> _PROVIDED INFORMATION_
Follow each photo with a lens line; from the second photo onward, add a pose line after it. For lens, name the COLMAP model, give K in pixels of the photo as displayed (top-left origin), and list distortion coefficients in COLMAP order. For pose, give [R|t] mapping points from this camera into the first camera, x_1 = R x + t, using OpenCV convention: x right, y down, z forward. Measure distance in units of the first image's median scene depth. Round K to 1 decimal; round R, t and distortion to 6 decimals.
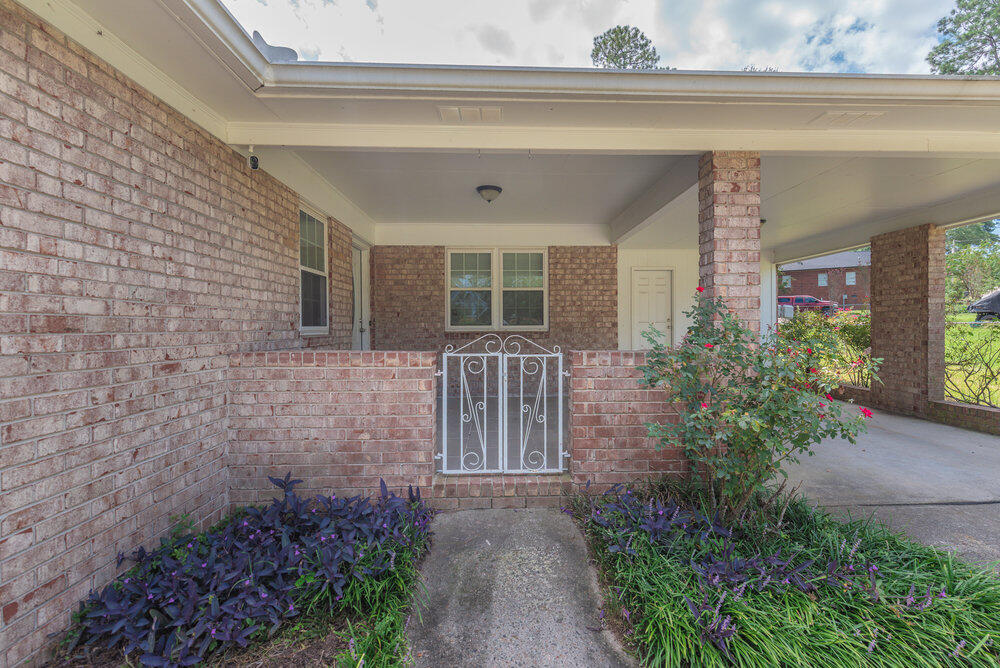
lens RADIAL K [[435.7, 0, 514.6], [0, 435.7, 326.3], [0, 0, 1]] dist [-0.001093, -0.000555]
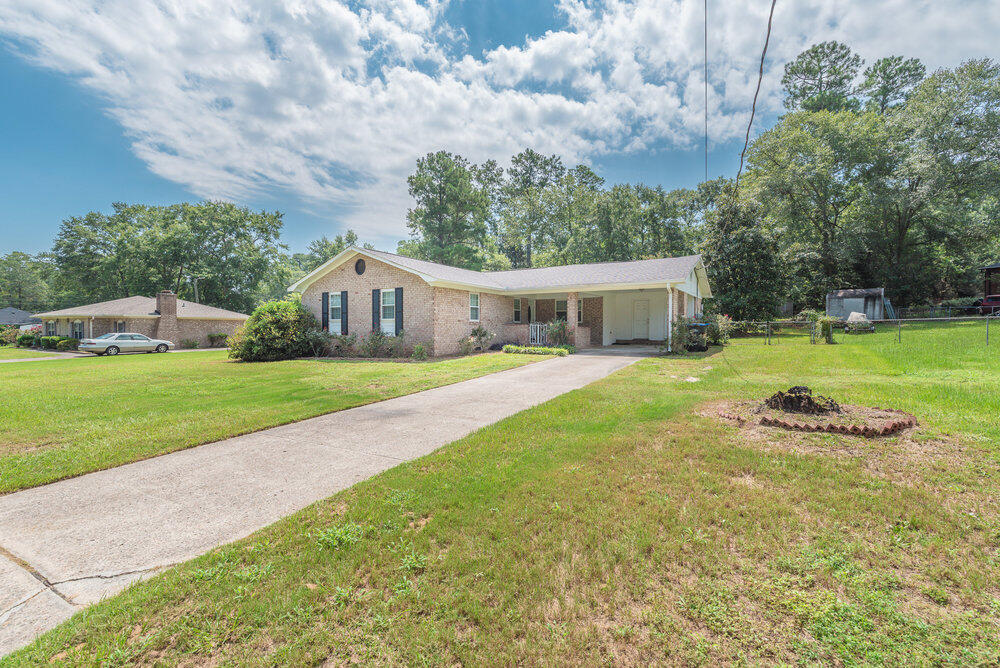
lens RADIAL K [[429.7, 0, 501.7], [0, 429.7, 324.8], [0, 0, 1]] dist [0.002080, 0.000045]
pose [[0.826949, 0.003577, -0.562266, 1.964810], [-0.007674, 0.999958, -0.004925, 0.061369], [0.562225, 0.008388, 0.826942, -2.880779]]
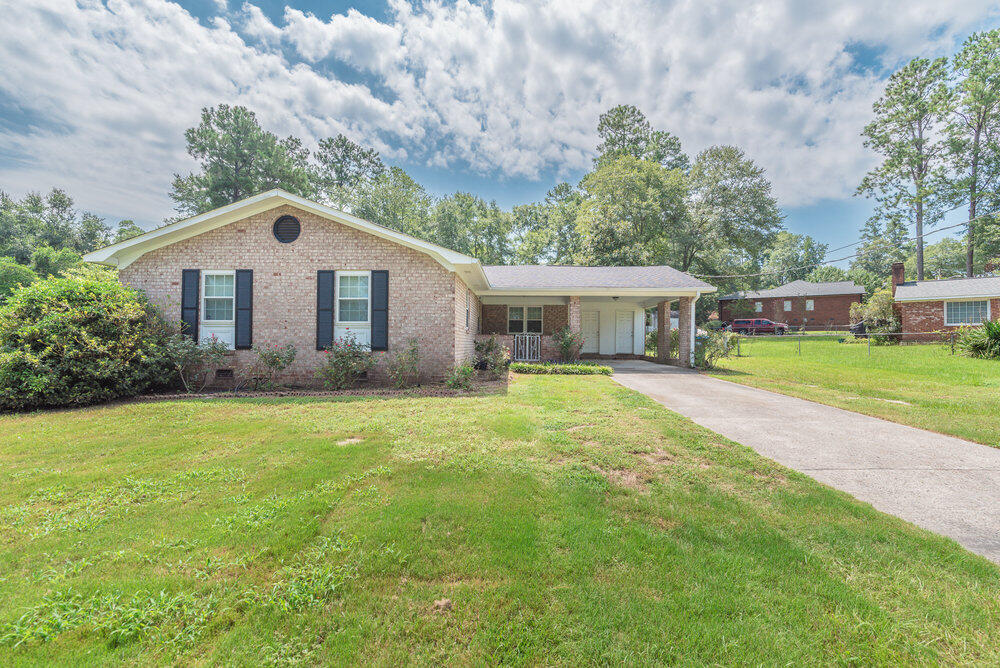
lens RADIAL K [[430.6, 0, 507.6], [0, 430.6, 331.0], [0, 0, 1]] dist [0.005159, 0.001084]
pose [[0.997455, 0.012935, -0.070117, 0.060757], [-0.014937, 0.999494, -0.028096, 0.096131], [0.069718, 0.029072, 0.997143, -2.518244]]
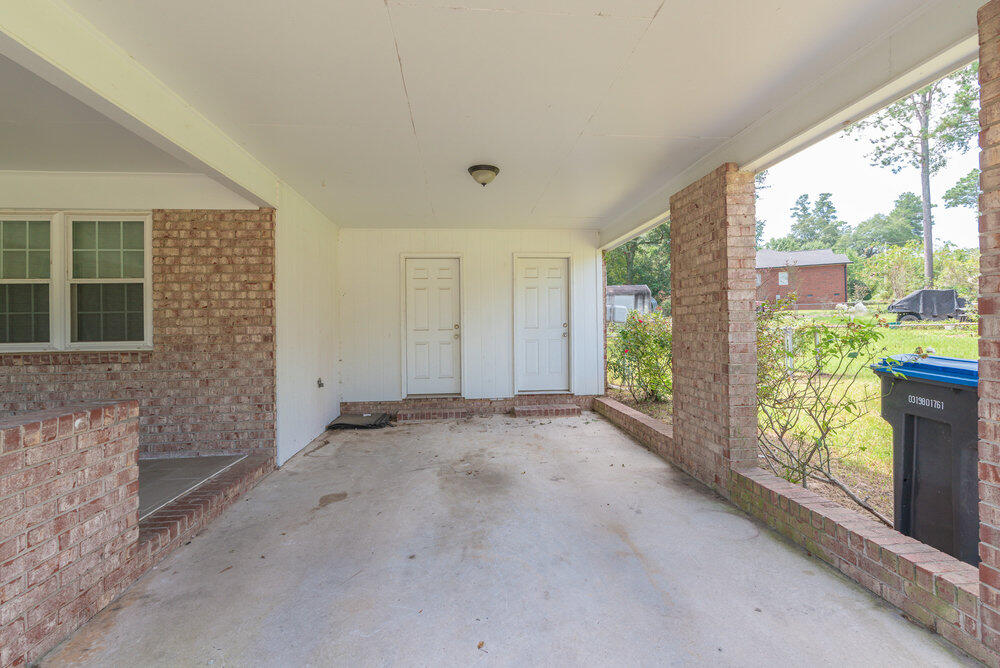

> _THE TASK_
Can you give the lines above again with each "photo" swapped for "image", everything else unchanged and the pictures left out?

> _OUTPUT FOR THIS TASK_
Follow each image with a lens line; from the second image onward, add a pose line after it. For lens, name the COLMAP model, give K in pixels of the image as displayed (top-left origin), and list distortion coefficients in COLMAP order. For pose, give [R|t] mapping points from this camera into the first camera, x_1 = R x + t, using OpenCV convention: x right, y down, z forward. Measure distance in units of the first image's median scene depth. Round K to 1 decimal; round R, t and distortion to 6 decimals.
lens RADIAL K [[435.7, 0, 514.6], [0, 435.7, 326.3], [0, 0, 1]] dist [-0.001093, -0.000555]
lens RADIAL K [[429.7, 0, 501.7], [0, 429.7, 324.8], [0, 0, 1]] dist [0.002080, 0.000045]
pose [[0.826949, 0.003577, -0.562266, 1.964810], [-0.007674, 0.999958, -0.004925, 0.061369], [0.562225, 0.008388, 0.826942, -2.880779]]
lens RADIAL K [[430.6, 0, 507.6], [0, 430.6, 331.0], [0, 0, 1]] dist [0.005159, 0.001084]
pose [[0.997455, 0.012935, -0.070117, 0.060757], [-0.014937, 0.999494, -0.028096, 0.096131], [0.069718, 0.029072, 0.997143, -2.518244]]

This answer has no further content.